With Rakshabandhan knocking on the door, shopping and other preparations have already begun in the city. Various stalls, selling trendy yet traditional rakhis, have cropped up, lending a festive look to the city markets. This year, more people are eyeing fine handmade and eco-friendly rakhis. They are also opting for customised rakhis from various city-based artistes and shopping portals. Patna Times spoke to a few shopkeepers to know more about the trend...

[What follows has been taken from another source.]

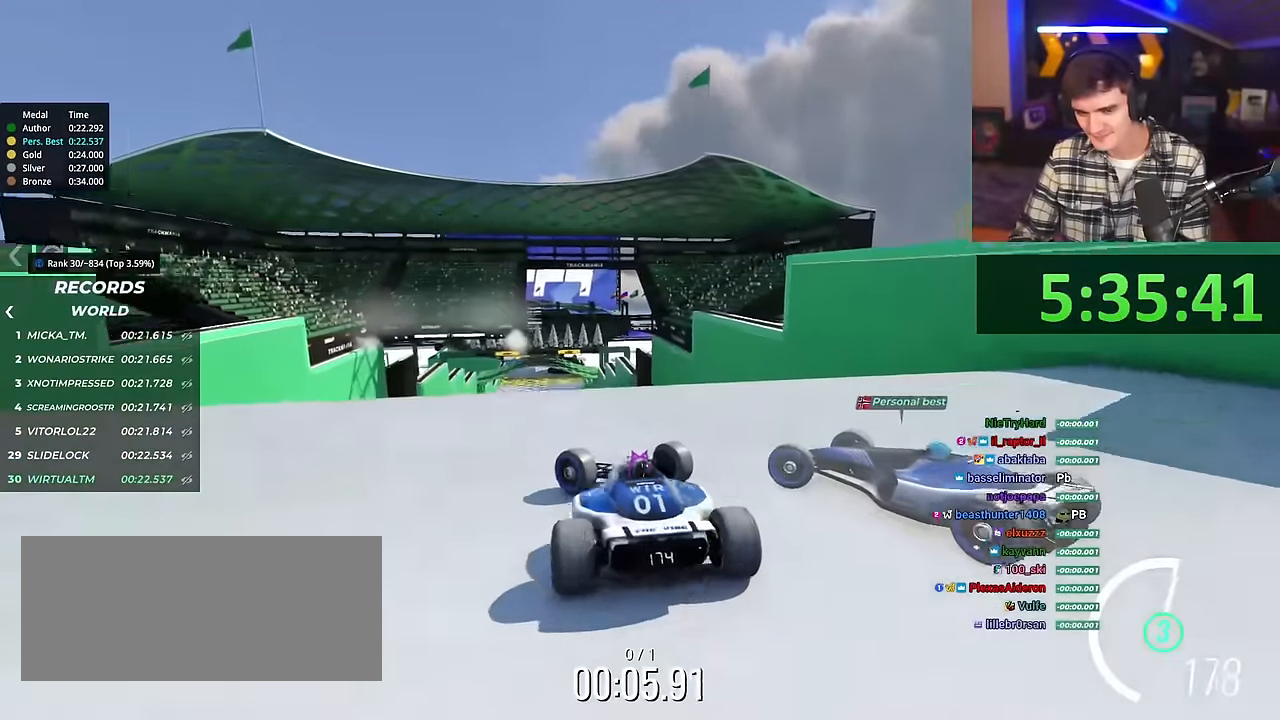
{"keys": ["right", "up"], "events": [[67, "brake", "down"], [117, "brake", "up"], [217, "left", "up"], [351, "right", "down"], [434, "up", "down"]]}
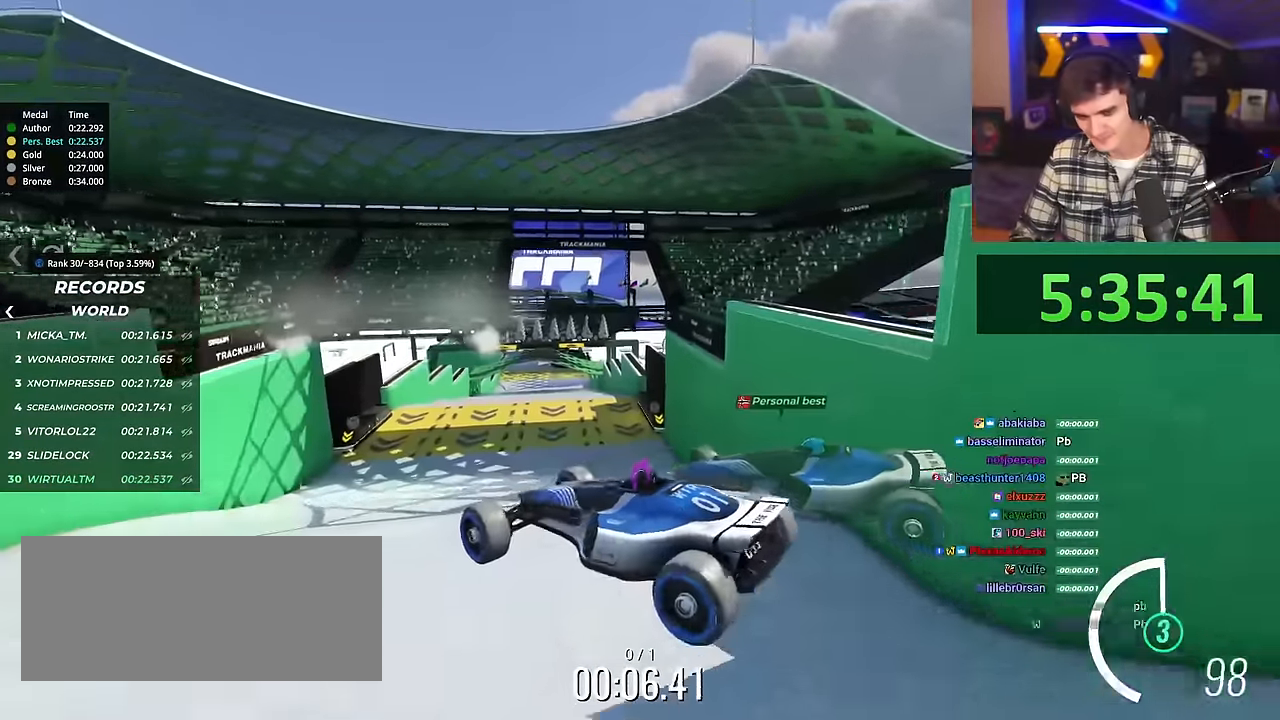
{"keys": ["right", "up"], "events": [[83, "brake", "down"], [167, "brake", "up"]]}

Young Patnaites are looking forward to celebrating the festival in an eco-friendly way. People are looking for seed rakhis, rudraksh rakhis and rakhis made of various fabrics that decompose easily. Shiv Mohan, a rakhi stall owner on Boring Road, said, “People are asking for those rakhis which can decompose easily. While rudrakash rakhis can be preserved for long, fabric rakhis decompose easily. Keeping rudrakash at home is anyway considered auspicious. Besides, some of the rakhis made of papaya and basil seeds are also selling well. After the festival is over, people can also plant these seeds in their garden.”
Get it customised
Many Patnaties want to get their rakhis made according to their choice. They can either get it done from various online shopping portals or from local artistes. Shipra Singh, a college student who got a rakhi customised for her brother, said, “My brother likes simple rakhis with a traditional touch. Though various kinds of rakhis are available in the market, I still wanted to get it made by a rakhi artist. It lends a personal touch.”

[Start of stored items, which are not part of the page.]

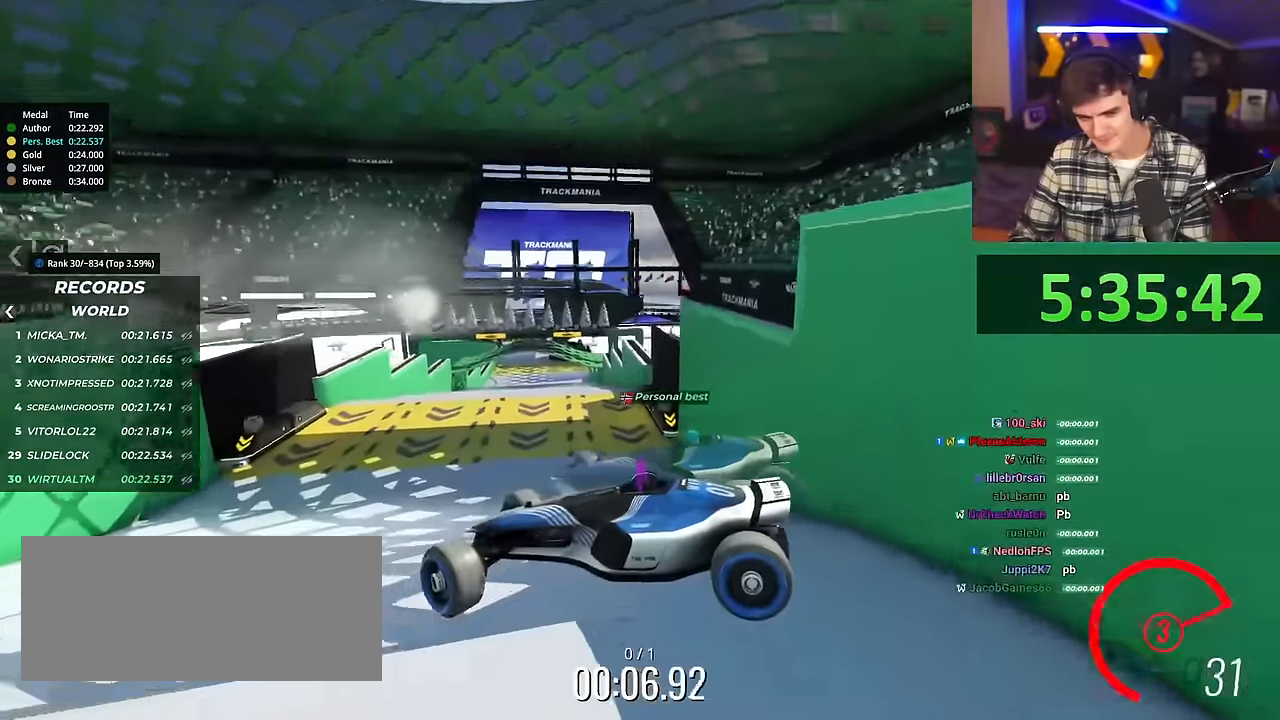
{"keys": ["right", "up"], "events": []}
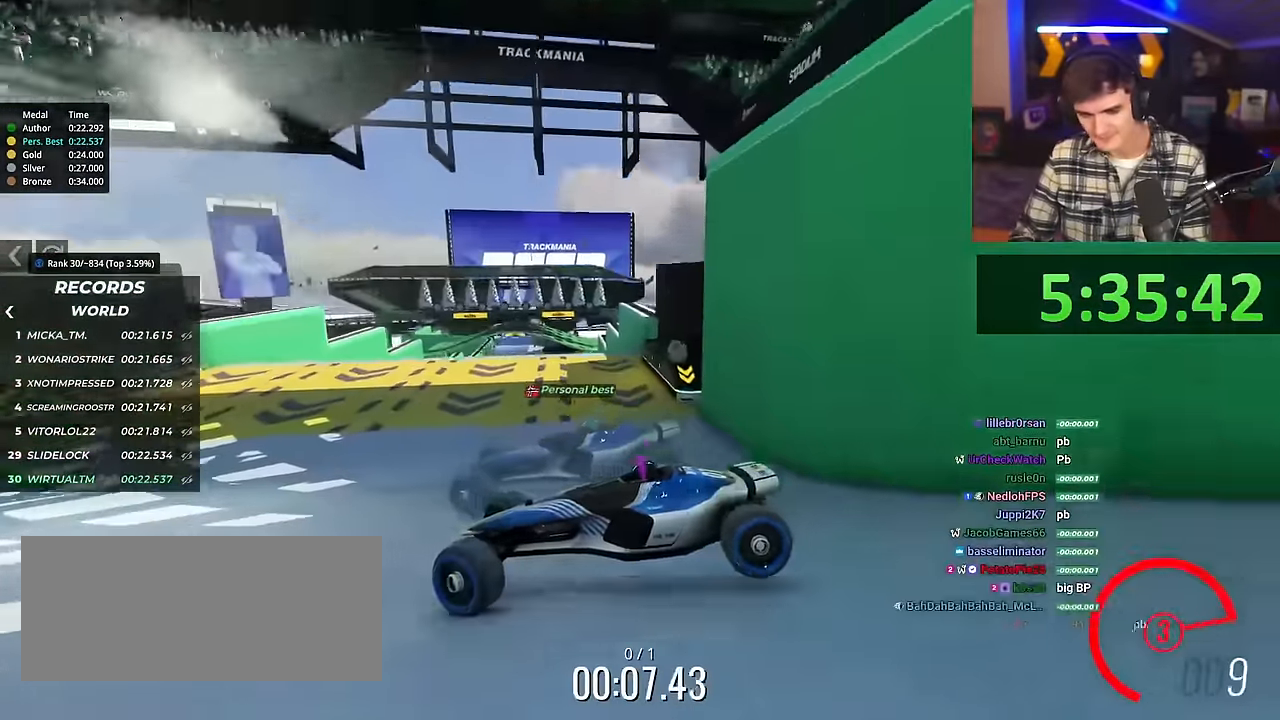
{"keys": ["right", "up"], "events": []}
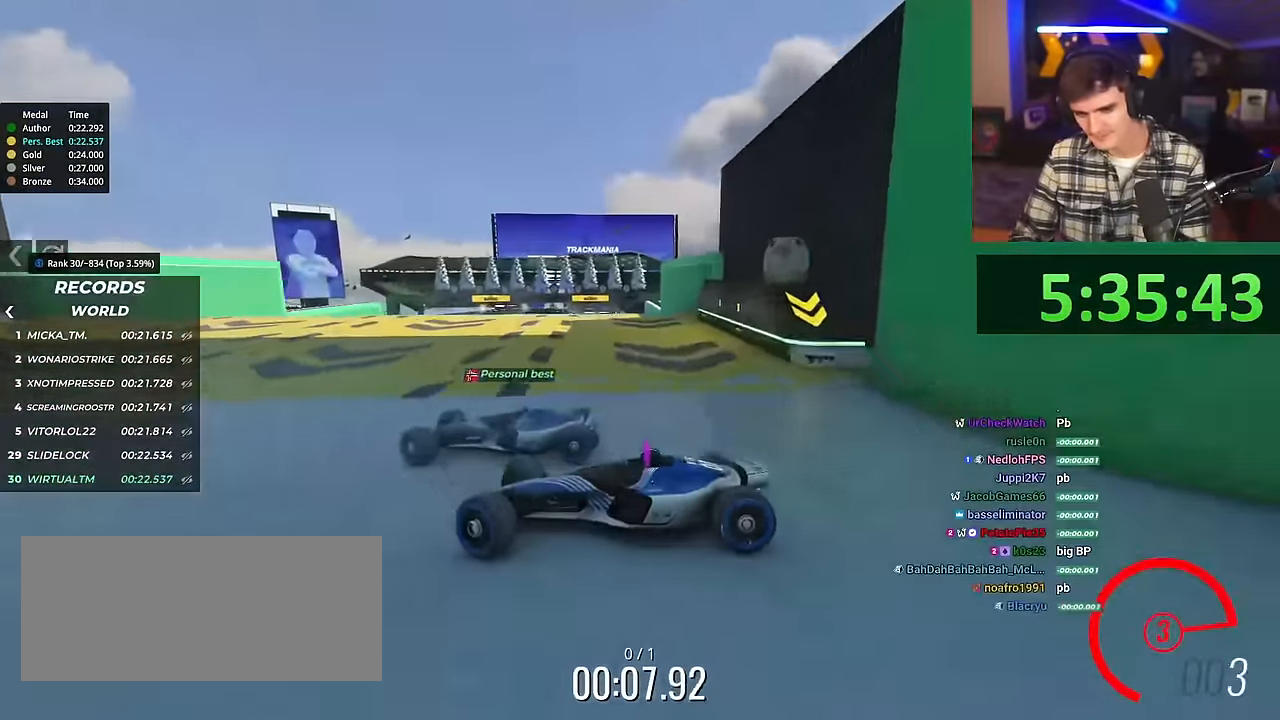
{"keys": ["right", "up"], "events": [[351, "brake", "down"], [401, "brake", "up"]]}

Pummy Agrawal who got a silver rakhi customised from a jewellery store, said, “This year, I wanted to tie a silver rakhi, which my brother can treasure for a long time. When I visited the jewellery stores, I found ample designs in silver and gold. They offered me a design book, from which customers can choose their favourite pick and get it made. I chose a traditional design for my brother. I hope he likes it.”
Also known as bhabhi rakhi, you can tie this beautiful string of love on a bangle or on your sister-in-law’s wrist. Though this is primarily a Marwari custom, now people of other communities also love to celebrate it with equal enthusiasm. Anjali Sharma, an engineer, said, “This supposedly strengthens the special bond between you and your bhabhi. In the last couple of years, the sales of lumba rakhis have increased a lot in Patna, and almost all the stall keepers have introduced their latest collections.”
From doll rakhi, soft toy, stone, pearl rakhi to Superman , Chhota Bheem and other cartoon rakhis are leaving Patnities spoilt for choice. Suresh Tiwari, a shopkeeper from Chudi Market, said, “This year, we have come up with many new varieties to meet the standards of online shopping portals. Last year, people went online to buy rakhis and so the business was not good. However, this time, we have displayed several quirky designs to lure customers. This has worked well for us, and we are doing a brisk business. The prices of these rakhis range between `15 and `450, which is much lower than what you get online.”